Students met to discuss the impact that artificial intelligence will have on the medical field Monday, Nov. 18. The event, held on the third floor of Stover, was hosted by a collaboration of students from AMSA and the computer science club.
“We want the floor to be open for discussion,” said Andrew Gordon, junior biology pre-med major and secretary of AMSA.
The meeting began with a powerpoint presentation built with videos and information to drive the discussion. It explained the origins of AI and its current application in medicine. This was followed by a structured conversation, where students touched on issues such as the application of robots in surgery and ethics of AI in healthcare. The organizers also included points that questioned these implications for Christians.
“As a Christian, is this what God wants us to do? Are we progressing in the way that He would want us to go?” Ngijoi-Yogo asked. “He created so many natural compounds and substances and plants that we could use to treat and heal ourselves, so is this what God wants?”
Lexi Reinnick, a junior biology pre-med major and vice president of AMSA, said the discussion showed her the importance of knowing the extent to which we should apply technology to medicine.
“I think it’s important to be cognizant of how far technology should go, especially in the medical field. We don’t want to necessarily be afraid of technology, but we also should not get to the point where it’s valid to be afraid of technology,” Reinnick said.
The discussion also informed students on how developments in technology will affect their future career.
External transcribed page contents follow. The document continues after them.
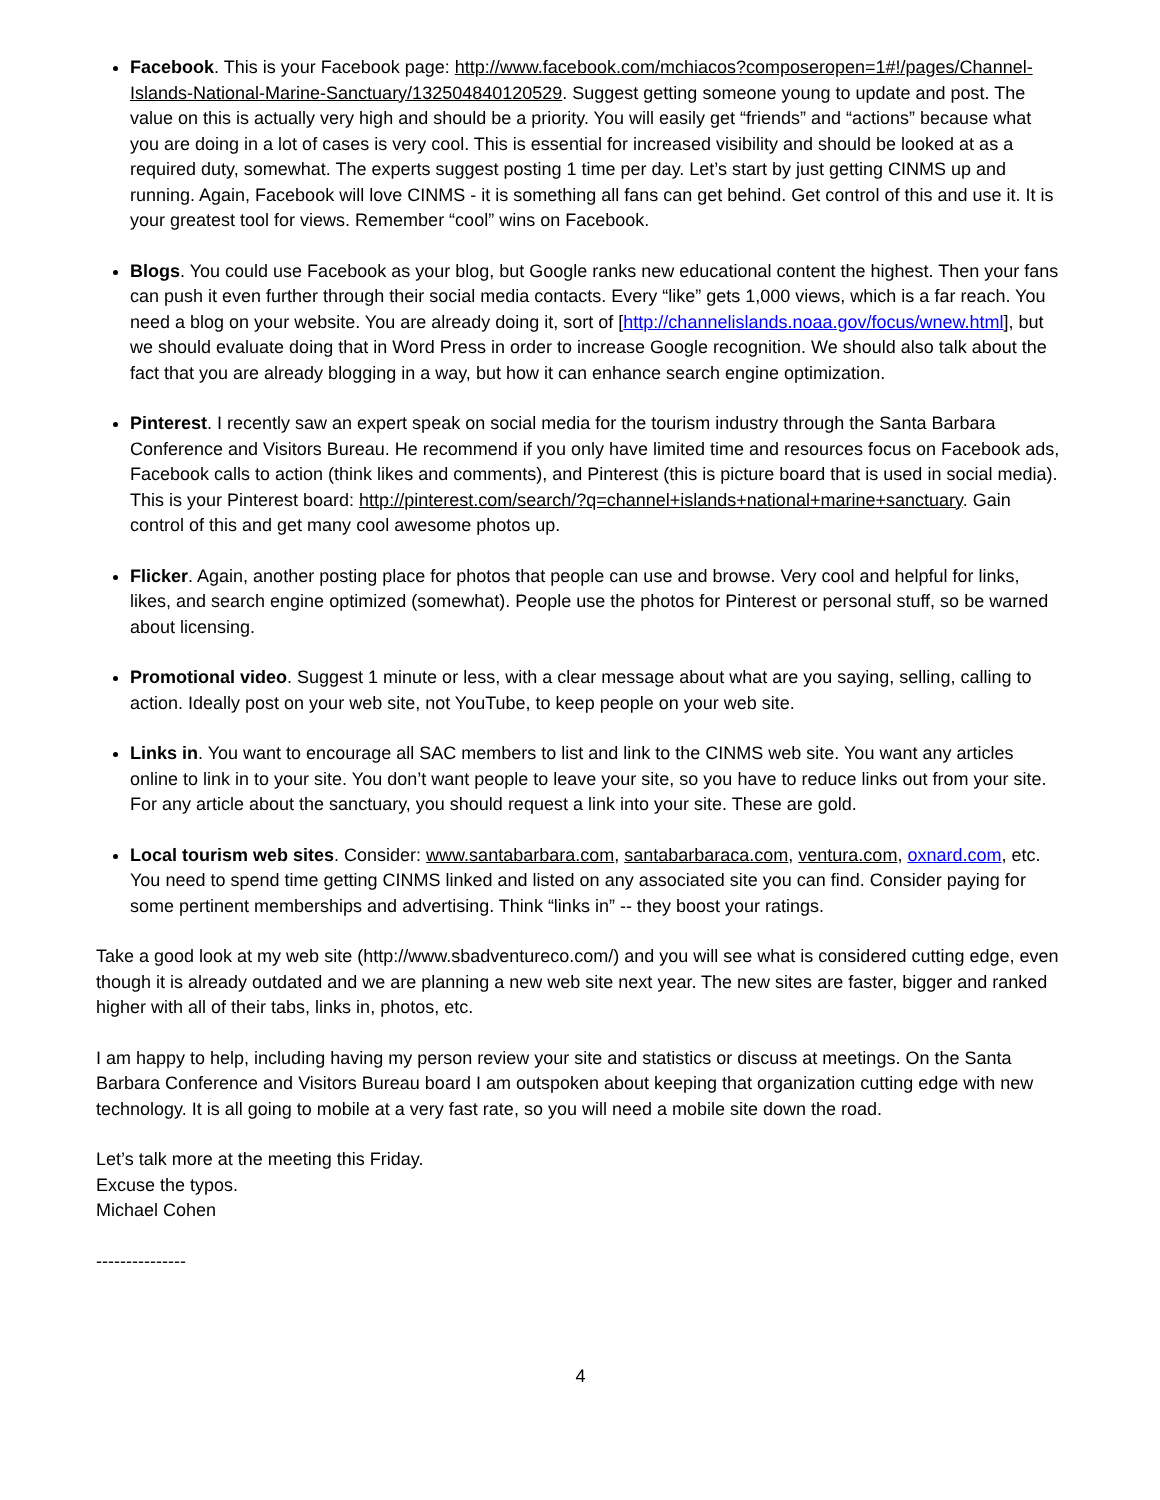Facebook. This is your Facebook page: http://www.facebook.com/mchiacos?composeropen=1#!/pages/Channel-Islands-National-Marine-Sanctuary/132504840120529. Suggest getting someone young to update and post. The value on this is actually very high and should be a priority. You will easily get “friends” and “actions” because what you are doing in a lot of cases is very cool. This is essential for increased visibility and should be looked at as a required duty, somewhat. The experts suggest posting 1 time per day. Let’s start by just getting CINMS up and running. Again, Facebook will love CINMS - it is something all fans can get behind. Get control of this and use it. It is your greatest tool for views. Remember “cool” wins on Facebook.
Blogs. You could use Facebook as your blog, but Google ranks new educational content the highest. Then your fans can push it even further through their social media contacts. Every “like” gets 1,000 views, which is a far reach. You need a blog on your website. You are already doing it, sort of [http://channelislands.noaa.gov/focus/wnew.html], but we should evaluate doing that in Word Press in order to increase Google recognition. We should also talk about the fact that you are already blogging in a way, but how it can enhance search engine optimization.
Pinterest. I recently saw an expert speak on social media for the tourism industry through the Santa Barbara Conference and Visitors Bureau. He recommend if you only have limited time and resources focus on Facebook ads, Facebook calls to action (think likes and comments), and Pinterest (this is picture board that is used in social media). This is your Pinterest board: http://pinterest.com/search/?q=channel+islands+national+marine+sanctuary. Gain control of this and get many cool awesome photos up.
Flicker. Again, another posting place for photos that people can use and browse. Very cool and helpful for links, likes, and search engine optimized (somewhat). People use the photos for Pinterest or personal stuff, so be warned about licensing.
Promotional video. Suggest 1 minute or less, with a clear message about what are you saying, selling, calling to action. Ideally post on your web site, not YouTube, to keep people on your web site.
Links in. You want to encourage all SAC members to list and link to the CINMS web site. You want any articles online to link in to your site. You don’t want people to leave your site, so you have to reduce links out from your site. For any article about the sanctuary, you should request a link into your site. These are gold.
Local tourism web sites. Consider: www.santabarbara.com, santabarbaraca.com, ventura.com, oxnard.com, etc. You need to spend time getting CINMS linked and listed on any associated site you can find. Consider paying for some pertinent memberships and advertising. Think “links in” -- they boost your ratings.
Take a good look at my web site (http://www.sbadventureco.com/) and you will see what is considered cutting edge, even though it is already outdated and we are planning a new web site next year. The new sites are faster, bigger and ranked higher with all of their tabs, links in, photos, etc.
I am happy to help, including having my person review your site and statistics or discuss at meetings. On the Santa Barbara Conference and Visitors Bureau board I am outspoken about keeping that organization cutting edge with new technology. It is all going to mobile at a very fast rate, so you will need a mobile site down the road.
Let’s talk more at the meeting this Friday.
Excuse the typos.
Michael Cohen
---------------
4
“I do want to be more aware of the new technology coming out, because that is really important as doctors. One of the things that they fall short on is being aware of what is going on with recent research and how drugs are changing and things like that,” Reinnick said. “People don’t think about how technology is changing medicine, and we need to know that.”
The meeting also marked a moment when two clubs on campus worked together to tackle a controversial topic.
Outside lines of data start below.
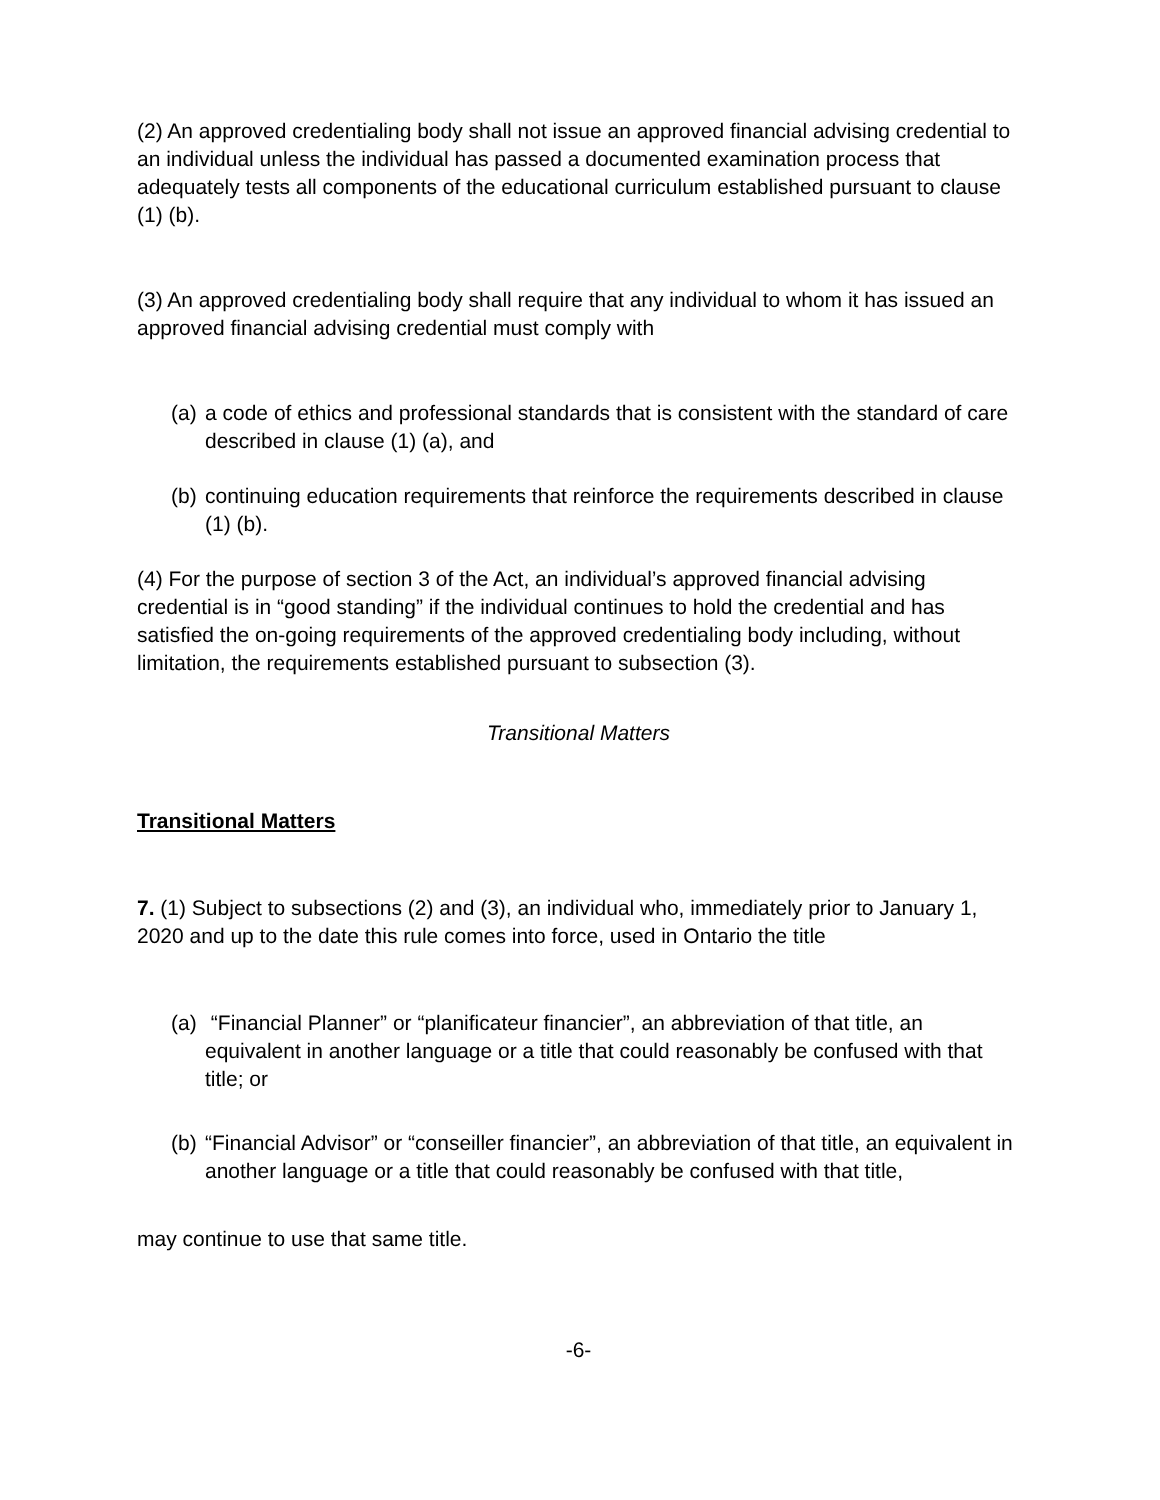(2) An approved credentialing body shall not issue an approved financial advising credential to an individual unless the individual has passed a documented examination process that adequately tests all components of the educational curriculum established pursuant to clause (1) (b).
(3) An approved credentialing body shall require that any individual to whom it has issued an approved financial advising credential must comply with
(a) a code of ethics and professional standards that is consistent with the standard of care described in clause (1) (a), and
(b) continuing education requirements that reinforce the requirements described in clause (1) (b).
(4) For the purpose of section 3 of the Act, an individual’s approved financial advising credential is in “good standing” if the individual continues to hold the credential and has satisfied the on-going requirements of the approved credentialing body including, without limitation, the requirements established pursuant to subsection (3).
Transitional Matters
Transitional Matters
7. (1) Subject to subsections (2) and (3), an individual who, immediately prior to January 1, 2020 and up to the date this rule comes into force, used in Ontario the title
(a) “Financial Planner” or “planificateur financier”, an abbreviation of that title, an equivalent in another language or a title that could reasonably be confused with that title; or
(b) “Financial Advisor” or “conseiller financier”, an abbreviation of that title, an equivalent in another language or a title that could reasonably be confused with that title,
may continue to use that same title.
-6-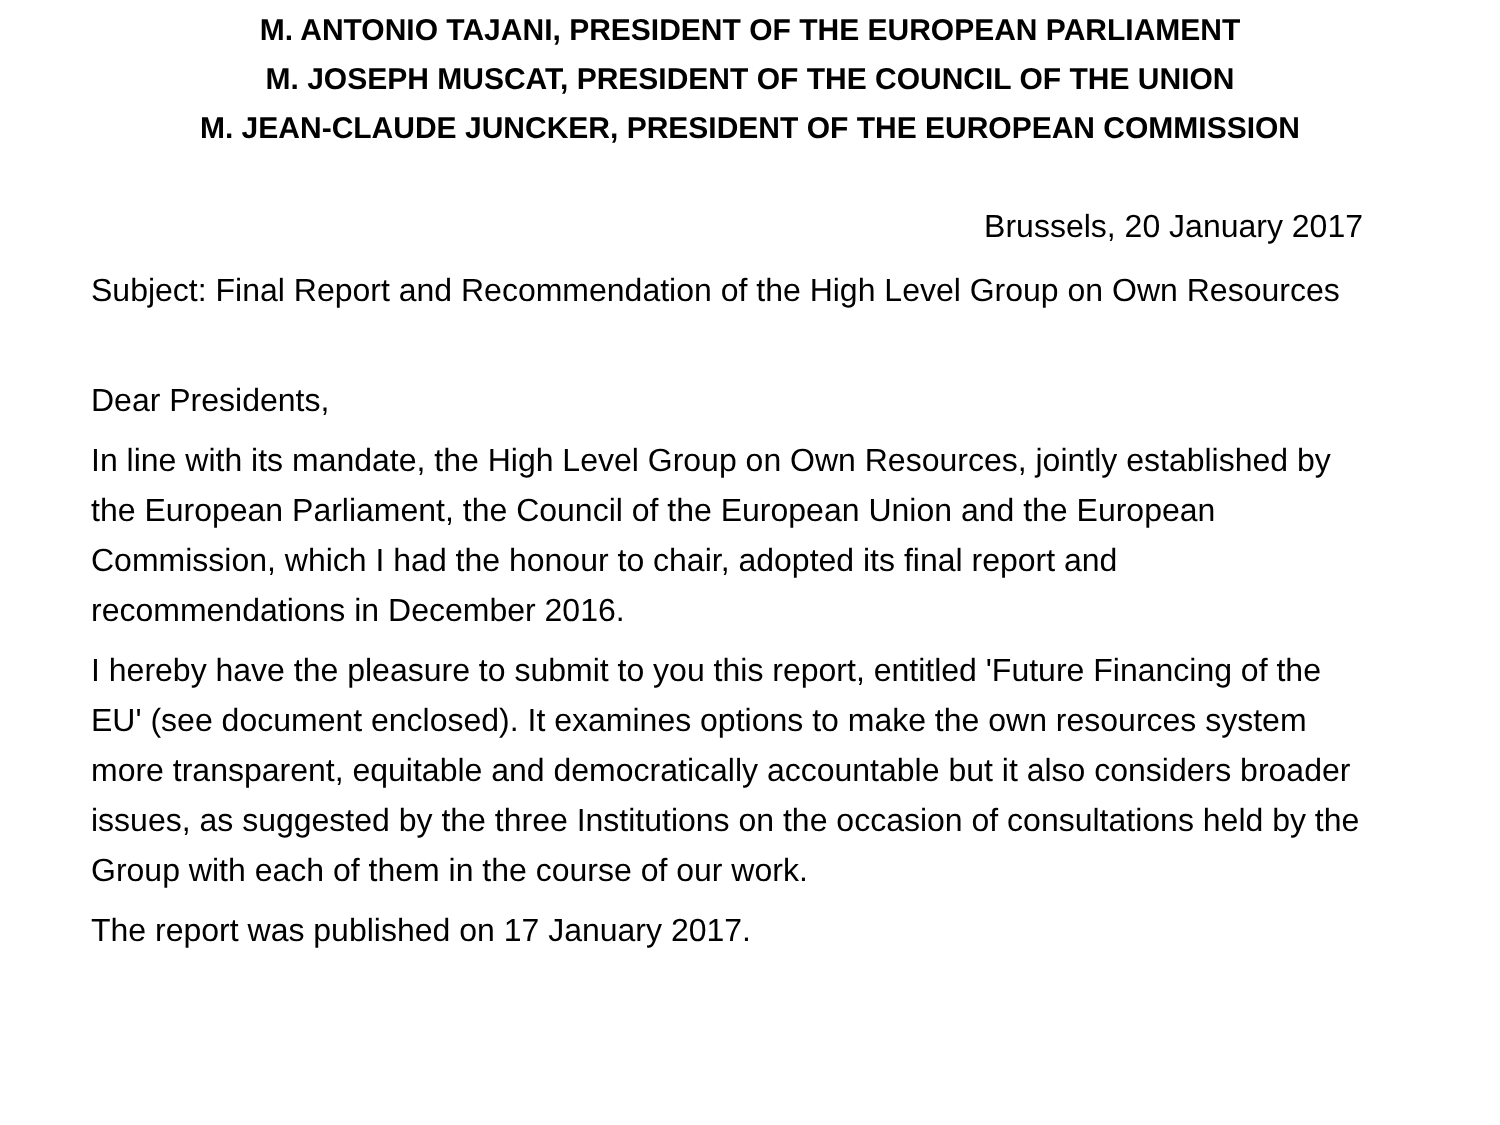M. ANTONIO TAJANI, PRESIDENT OF THE EUROPEAN PARLIAMENT
M. JOSEPH MUSCAT, PRESIDENT OF THE COUNCIL OF THE UNION
M. JEAN-CLAUDE JUNCKER, PRESIDENT OF THE EUROPEAN COMMISSION
Brussels, 20 January 2017
Subject: Final Report and Recommendation of the High Level Group on Own Resources
Dear Presidents,
In line with its mandate, the High Level Group on Own Resources, jointly established by the European Parliament, the Council of the European Union and the European Commission, which I had the honour to chair, adopted its final report and recommendations in December 2016.
I hereby have the pleasure to submit to you this report, entitled 'Future Financing of the EU' (see document enclosed). It examines options to make the own resources system more transparent, equitable and democratically accountable but it also considers broader issues, as suggested by the three Institutions on the occasion of consultations held by the Group with each of them in the course of our work.
The report was published on 17 January 2017.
“I don’t think there’s ever been a joint collaboration between two clubs,” Ngijoi -Yogo said. “And on top of that, it will really open people’s minds up to the sciences and STEM fields, especially freshmen and sophomores.”
Reinnick also hopes more events like this will help boost interest and involvement in their respective clubs.
“We want more people in the club to be involved in events that we do. It’s so easy for people in the club to be involved when you are already interested in a similar topic,” Reiddick said. “I think one of the most important things is community involvement and getting people interested in those things.”